Stored data
------------------------------------------------
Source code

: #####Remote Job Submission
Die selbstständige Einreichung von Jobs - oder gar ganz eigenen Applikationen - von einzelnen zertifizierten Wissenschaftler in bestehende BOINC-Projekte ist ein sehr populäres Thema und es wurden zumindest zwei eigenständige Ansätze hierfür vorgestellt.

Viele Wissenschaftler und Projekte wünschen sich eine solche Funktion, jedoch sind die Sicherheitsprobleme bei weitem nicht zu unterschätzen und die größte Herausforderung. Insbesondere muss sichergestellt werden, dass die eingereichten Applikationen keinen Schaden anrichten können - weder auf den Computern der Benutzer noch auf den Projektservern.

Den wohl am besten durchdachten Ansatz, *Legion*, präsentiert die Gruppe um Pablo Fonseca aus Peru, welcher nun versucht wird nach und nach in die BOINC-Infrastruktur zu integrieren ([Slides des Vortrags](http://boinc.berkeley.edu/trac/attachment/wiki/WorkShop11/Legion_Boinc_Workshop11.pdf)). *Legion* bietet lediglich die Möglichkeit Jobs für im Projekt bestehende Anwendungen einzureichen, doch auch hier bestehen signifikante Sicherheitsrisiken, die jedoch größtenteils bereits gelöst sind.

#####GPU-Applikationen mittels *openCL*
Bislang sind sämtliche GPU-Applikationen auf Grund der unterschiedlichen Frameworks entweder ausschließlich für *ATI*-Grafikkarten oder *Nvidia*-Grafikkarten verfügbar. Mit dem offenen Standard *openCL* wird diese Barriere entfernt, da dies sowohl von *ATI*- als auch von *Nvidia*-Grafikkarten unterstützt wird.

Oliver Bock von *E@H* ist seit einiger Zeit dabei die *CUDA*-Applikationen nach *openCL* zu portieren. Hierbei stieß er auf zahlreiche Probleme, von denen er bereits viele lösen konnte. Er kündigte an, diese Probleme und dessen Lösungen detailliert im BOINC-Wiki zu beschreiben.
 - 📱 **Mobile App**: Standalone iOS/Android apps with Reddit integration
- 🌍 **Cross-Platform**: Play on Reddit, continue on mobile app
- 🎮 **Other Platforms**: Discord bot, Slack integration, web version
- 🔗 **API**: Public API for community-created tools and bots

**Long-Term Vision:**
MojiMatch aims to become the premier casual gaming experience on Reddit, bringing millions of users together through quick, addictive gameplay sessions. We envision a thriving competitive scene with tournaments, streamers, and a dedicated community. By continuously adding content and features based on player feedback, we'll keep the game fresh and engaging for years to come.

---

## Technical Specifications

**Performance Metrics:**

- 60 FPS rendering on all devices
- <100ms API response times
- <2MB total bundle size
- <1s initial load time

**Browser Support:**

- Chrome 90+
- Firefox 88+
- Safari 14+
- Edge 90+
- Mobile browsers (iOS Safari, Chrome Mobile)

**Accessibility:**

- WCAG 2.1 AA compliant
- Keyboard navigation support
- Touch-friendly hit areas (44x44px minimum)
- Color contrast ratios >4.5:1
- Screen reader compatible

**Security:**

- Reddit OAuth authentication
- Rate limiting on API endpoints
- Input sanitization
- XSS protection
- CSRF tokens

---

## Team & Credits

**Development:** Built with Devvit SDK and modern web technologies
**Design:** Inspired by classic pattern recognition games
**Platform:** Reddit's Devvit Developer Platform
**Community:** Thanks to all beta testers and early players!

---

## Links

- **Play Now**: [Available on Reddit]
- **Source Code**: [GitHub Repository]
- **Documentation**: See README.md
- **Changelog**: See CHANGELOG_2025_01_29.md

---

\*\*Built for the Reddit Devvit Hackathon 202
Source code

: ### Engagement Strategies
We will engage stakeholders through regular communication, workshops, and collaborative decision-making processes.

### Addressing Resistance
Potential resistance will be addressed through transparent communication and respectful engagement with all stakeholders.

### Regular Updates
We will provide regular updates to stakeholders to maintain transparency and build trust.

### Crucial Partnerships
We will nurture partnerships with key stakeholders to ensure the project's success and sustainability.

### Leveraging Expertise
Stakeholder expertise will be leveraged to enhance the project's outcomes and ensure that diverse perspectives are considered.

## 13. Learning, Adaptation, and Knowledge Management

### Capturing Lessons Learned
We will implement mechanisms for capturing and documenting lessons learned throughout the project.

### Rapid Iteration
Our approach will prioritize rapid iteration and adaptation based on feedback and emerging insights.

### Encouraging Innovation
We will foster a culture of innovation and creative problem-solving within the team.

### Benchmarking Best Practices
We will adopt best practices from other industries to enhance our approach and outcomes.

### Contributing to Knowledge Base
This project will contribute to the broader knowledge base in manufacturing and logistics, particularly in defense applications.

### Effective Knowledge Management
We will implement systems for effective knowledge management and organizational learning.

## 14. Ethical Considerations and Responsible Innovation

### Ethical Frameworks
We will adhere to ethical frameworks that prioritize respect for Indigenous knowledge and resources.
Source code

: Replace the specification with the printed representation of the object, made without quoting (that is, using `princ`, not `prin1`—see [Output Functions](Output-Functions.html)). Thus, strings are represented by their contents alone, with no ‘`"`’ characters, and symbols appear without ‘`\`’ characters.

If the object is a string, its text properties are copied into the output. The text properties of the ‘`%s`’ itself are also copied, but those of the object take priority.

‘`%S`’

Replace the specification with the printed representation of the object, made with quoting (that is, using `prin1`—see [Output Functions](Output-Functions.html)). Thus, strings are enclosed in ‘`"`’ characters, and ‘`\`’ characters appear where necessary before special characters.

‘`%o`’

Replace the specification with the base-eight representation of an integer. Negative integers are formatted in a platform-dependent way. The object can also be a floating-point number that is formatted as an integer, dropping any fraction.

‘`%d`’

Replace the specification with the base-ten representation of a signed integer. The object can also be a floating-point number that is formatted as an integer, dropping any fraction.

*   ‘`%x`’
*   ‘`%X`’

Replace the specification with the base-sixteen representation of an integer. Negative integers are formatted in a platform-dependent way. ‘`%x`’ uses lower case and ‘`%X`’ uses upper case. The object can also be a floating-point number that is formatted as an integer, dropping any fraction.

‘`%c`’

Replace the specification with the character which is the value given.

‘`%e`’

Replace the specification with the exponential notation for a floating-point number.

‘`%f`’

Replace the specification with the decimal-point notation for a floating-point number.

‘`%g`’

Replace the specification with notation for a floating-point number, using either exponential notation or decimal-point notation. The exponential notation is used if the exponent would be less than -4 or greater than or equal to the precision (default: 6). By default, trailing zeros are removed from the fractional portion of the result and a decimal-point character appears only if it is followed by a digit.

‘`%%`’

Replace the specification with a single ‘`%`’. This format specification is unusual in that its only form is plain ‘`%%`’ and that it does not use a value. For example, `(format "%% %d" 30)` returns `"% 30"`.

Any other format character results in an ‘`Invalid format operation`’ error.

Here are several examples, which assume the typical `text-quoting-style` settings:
------------------------------------------------
Search the data for the string "Chrome". List each line that has it.

Result of this exercise
- Chrome 90+
- Mobile browsers (iOS Safari, Chrome Mobile)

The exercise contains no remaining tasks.